Bowdoin major: Philosophy
Title: Professor & Scientist Emeritus; Director, Institute for Coastal Research, Vancouver Island University
Website: www.viu.ca/deepbay/
Career path from Bowdoin: Jim Moulton, a key advisor and inspiration, introduced me to the joys of plankton, which have stayed with me ever since. Later, he helped me gain admission to McGill University’s Marine Sciences Centre, which is how I came to Canada. On Vancouver Island, I accidentally encountered the fascinating new subject of aquaculture.
Current schedule: I still have an office at VIU and stay involved with colleagues and students. These three decades have been wonderful; excellent colleagues and students, much travel, and endless learning curves. I am still much taken with photography, especially in the digital age, and I have managed to stay in close touch with John McKee, who was a Bowdoin mentor in my early photo days.
Biggest lessons gained from teaching: I suppose learning to understand new areas, learning to enjoy endlessly being on new learning curves and never knowing enough.

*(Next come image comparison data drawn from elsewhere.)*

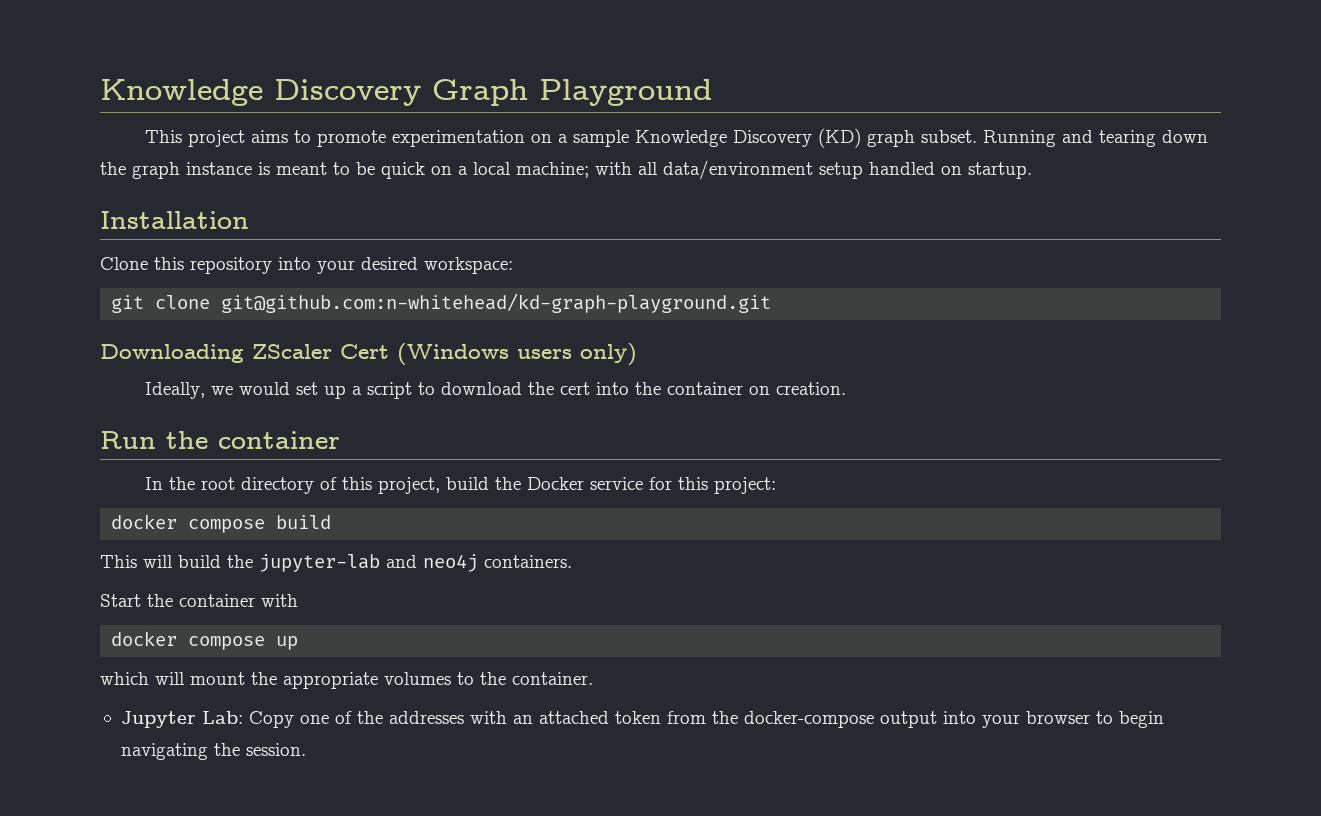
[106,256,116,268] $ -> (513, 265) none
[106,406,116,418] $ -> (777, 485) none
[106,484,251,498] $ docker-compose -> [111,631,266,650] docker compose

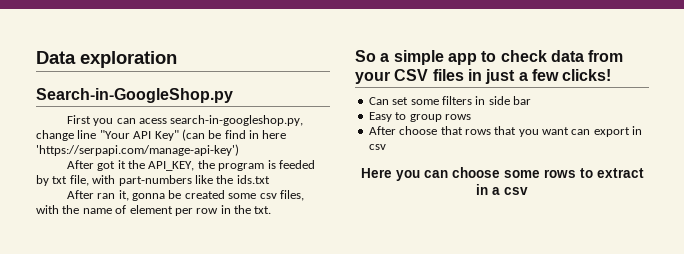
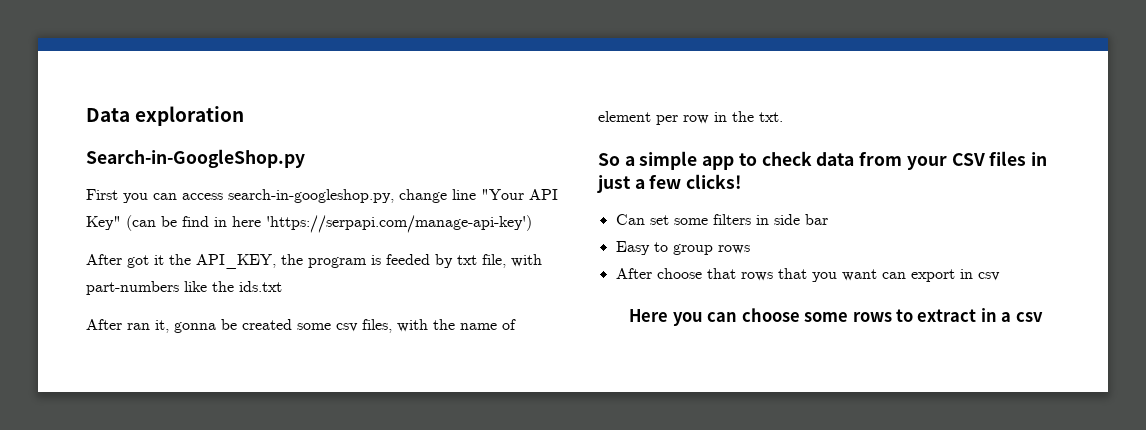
[139,118,168,124] acess -> [182,193,223,200] access

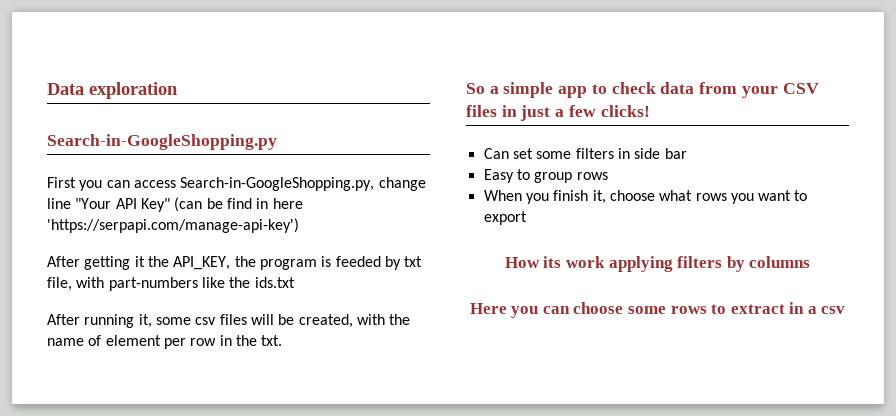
[86,149,305,168] Search-in-GoogleShop.py -> [47,134,277,150] Search-in-GoogleShopping.py
[228,189,394,203] search-in-googleshop.py, -> [180,177,375,191] Search-in-GoogleShopping.py,
[127,255,149,268] got -> [84,256,131,270] getting
[127,319,392,333] ran it, gonna be created some csv files, -> [84,314,353,328] running it, some csv files will be created,
[615,268,807,281] After choose that rows that -> [483,190,727,204] When you finish it, choose what rows
[881,272,906,279] can -> [794,190,808,201] to
[959,269,1000,281] in csv -> [504,256,811,272] // How its work applying filters by columns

On fellow researchers: I tend to admire those who have been willing to step outside a defined specialization. This is risky, but it is how the best discoveries are made.
Most amazing biological phenomena witnessed: The big year runs of sockeye salmon up the Frazer River watershed-over 30 million last year, bright red with green heads. The spring herring spawning in the Strait of Georgia: seals, sea lions, birds and fish all getting the year’s first big energy pulse. The restored Alewife run in Damariscotta River.
Favorite Bowdoin memory: A summer trip to Alaska with three classmates, Russ Weigel, Chew Stephenson, and Walt Christie ’64. We drove from Maine, across Canada, and throughout Alaska in a 1950s International Harvester step van (a former diaper van) and had endless adventures. I amused my young colleagues by towing a plankton net, swimming in many cold lakes dotted across the continent, tow line in my teeth, in search of a rare cladoceran-a quest suggested by Jim Moulton. During the school year, there were nighttime quests for smelts, plankton sampling off the Gurnet Bridge, and of course fraternity parties.